Lines with "întrebări": pull these out of the listing below.

SOURCE MATERIAL:
________________________

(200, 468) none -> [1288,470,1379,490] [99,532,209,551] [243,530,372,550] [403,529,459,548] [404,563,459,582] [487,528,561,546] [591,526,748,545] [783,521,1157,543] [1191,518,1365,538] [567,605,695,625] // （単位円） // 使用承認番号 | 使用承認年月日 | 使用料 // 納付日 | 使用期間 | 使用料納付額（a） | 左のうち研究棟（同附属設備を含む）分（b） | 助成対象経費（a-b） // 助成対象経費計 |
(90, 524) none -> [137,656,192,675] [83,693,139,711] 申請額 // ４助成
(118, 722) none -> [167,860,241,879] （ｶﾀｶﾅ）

________________________

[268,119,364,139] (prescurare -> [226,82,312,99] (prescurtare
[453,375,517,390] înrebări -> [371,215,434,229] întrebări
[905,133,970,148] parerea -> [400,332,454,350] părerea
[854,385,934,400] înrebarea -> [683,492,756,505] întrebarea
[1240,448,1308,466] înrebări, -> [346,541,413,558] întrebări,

________________________

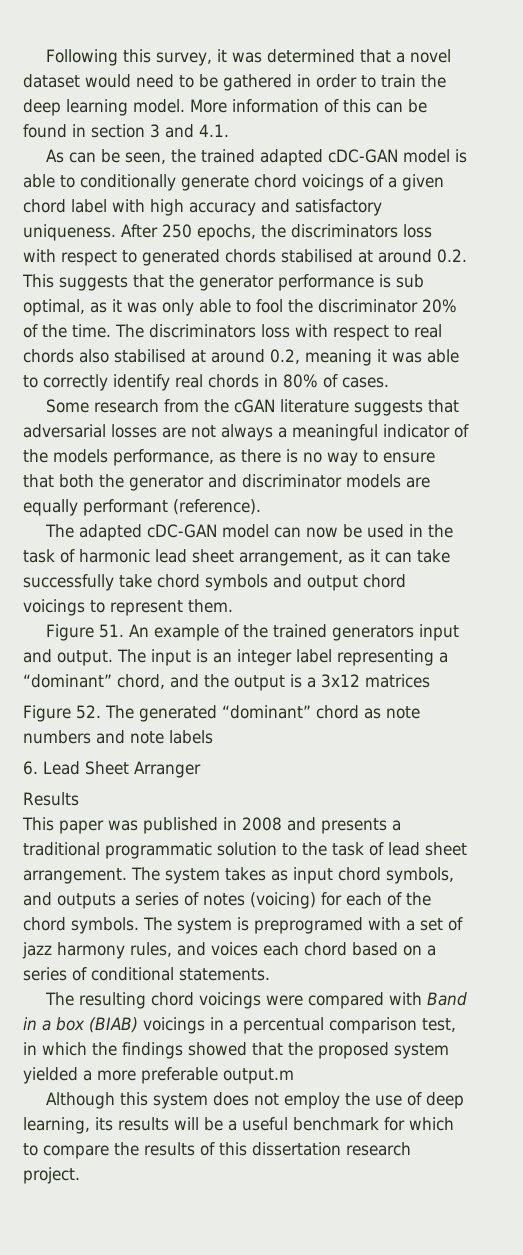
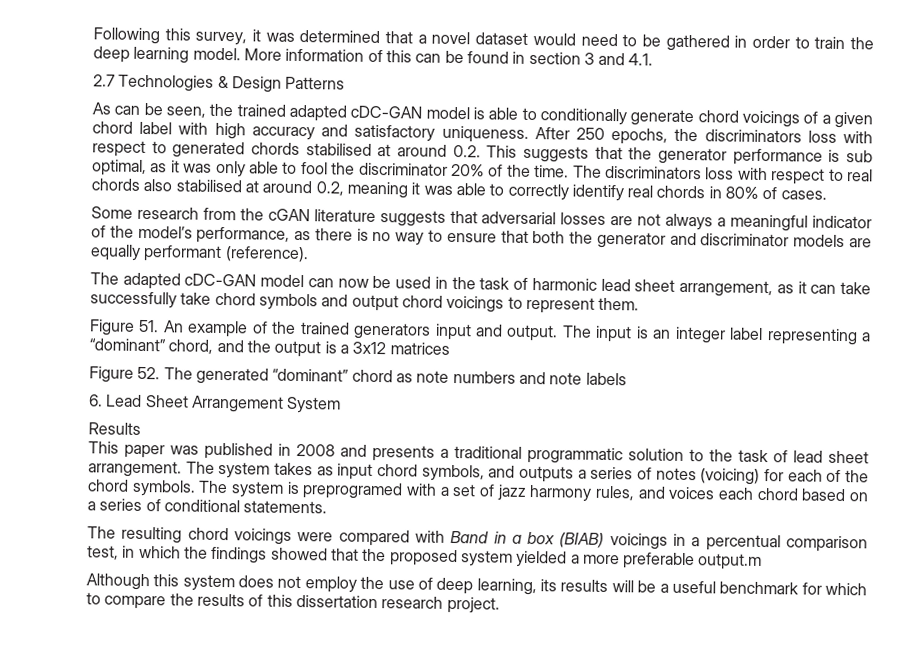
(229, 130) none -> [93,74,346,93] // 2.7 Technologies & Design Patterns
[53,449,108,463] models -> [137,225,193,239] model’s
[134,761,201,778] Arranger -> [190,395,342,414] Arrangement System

________________________

ANSWER SPACE:
[453,375,517,390] înrebări -> [371,215,434,229] întrebări
[1240,448,1308,466] înrebări, -> [346,541,413,558] întrebări,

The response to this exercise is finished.